Coronavirus. Una lettera al giorno per non dimenticare i ragazzi della parrocchia della reclusione
Maria Teresa Teobaldo, catechista della parrocchia della casa di reclusione di Padova, ogni giorno scrive una mail a uno dei suoi ragazzi. È il suo modo per stare loro accanto, da casa.
Lei non si scoraggia e, anche se non rispondono, continua a scrivere le sue lettere via mail ai suoi “ragazzi”. Maria Teresa Teobaldo ha doppia residenza parrocchiale: quella della comunità del Duomo di Piove di Sacco, dove è accompagnatrice dei genitori dell’iniziazione cristiana, e quella della casa di reclusione Due Palazzi. Qui è catechista di un gruppo formato da una decina di persone detenute e prova tanta nostalgia per quegli incontri di catechesi sempre così densi di intuizioni e di sorprese umane.
Mi scrive su whatsapp che finora ha mandato la sua corrispondenza a quattro di loro:
«Da quando hanno fermato tutte le attività e i volontari non possono più entrare, ho deciso di scrivere ogni giorno a una persona diversa, privilegiando chi fa parte del mio gruppo. Solo Nicola per il momento mi ha risposto, ma non importa anche se gli altri non lo fanno.
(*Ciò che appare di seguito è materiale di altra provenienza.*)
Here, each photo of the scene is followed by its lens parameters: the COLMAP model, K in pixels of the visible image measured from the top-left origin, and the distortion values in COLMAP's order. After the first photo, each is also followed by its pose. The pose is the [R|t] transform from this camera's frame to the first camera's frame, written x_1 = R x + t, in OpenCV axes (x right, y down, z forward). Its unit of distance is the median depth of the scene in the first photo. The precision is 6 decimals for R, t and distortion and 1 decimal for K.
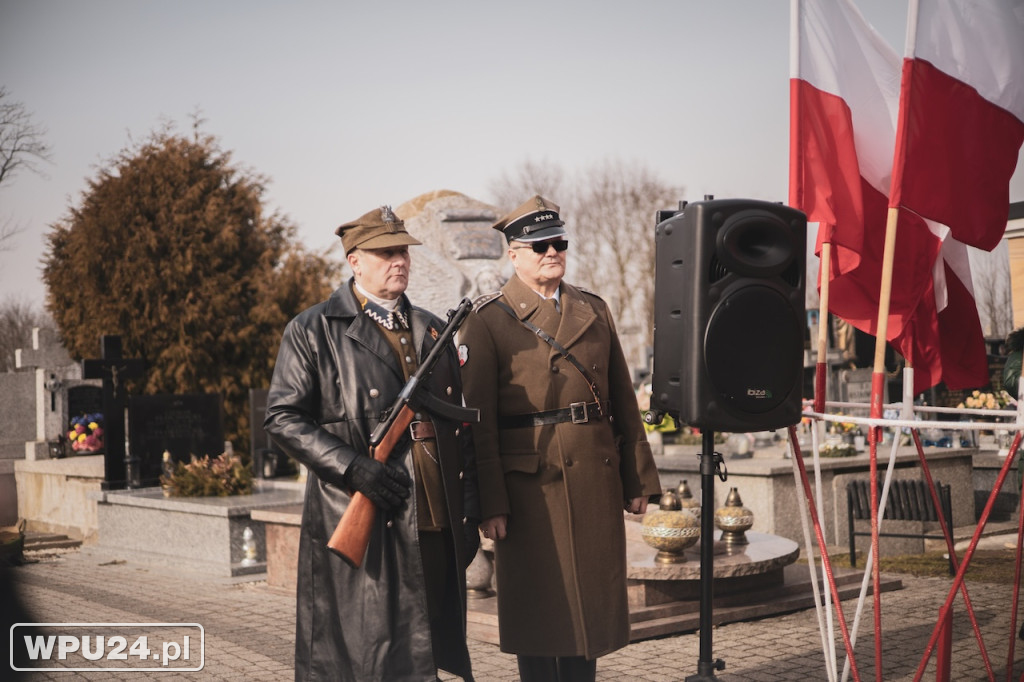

Mi basta che sentano che non li ho abbandonati o dimenticati. Continuerò a farlo e ad affidarci tutti alla Madonna delle Grazie nel santuario dove vado a pregare».
Nicola usa la penna con la sua scrittura gentile, misurata. Sebbene non sia troppo cambiata la routine tra lavoro al call center e studio – è iscritto all’università – a lui mancano il catechismo e la messa della domenica che sono occasioni imperdibili per attivare le relazioni e “uscire” per qualche ora dal carcere. A Maria Teresa, che conquista tutti con la sua simpatia e la sua determinata dolcezza di mamma, Nicola chiede cose semplici legate alla vita quotidiana: come stanno i figli, se c’è tempo in più per una passeggiata all’aria aperta ora che non si può andare a teatro. «Tornerò a scriverti presto – conclude – visto che non si sa quando tutta questa emergenza terminerà e non so quando ti rivedrò di persona, spero che ogni tanto mi scriverai per dirmi come stai».
«Mi manca non vedere i ragazzi – racconta Maria Teresa – sapere come stanno, com’è andata la loro settimana. Ogni volta mi chiedono se tornerò e devo sempre rassicurarli: per loro il nostro tornare rappresenta la certezza di non essere abbandonati».
La convinzione è una sola: quando tutto sarà passato sarà ancora più bello ritrovarsi, facendo festa intorno all’Eucaristia, magari a Pasqua. E, uscendo dai “sepolcri” a cui siamo costretti tutti, non saranno risparmiati abbracci a nessuno.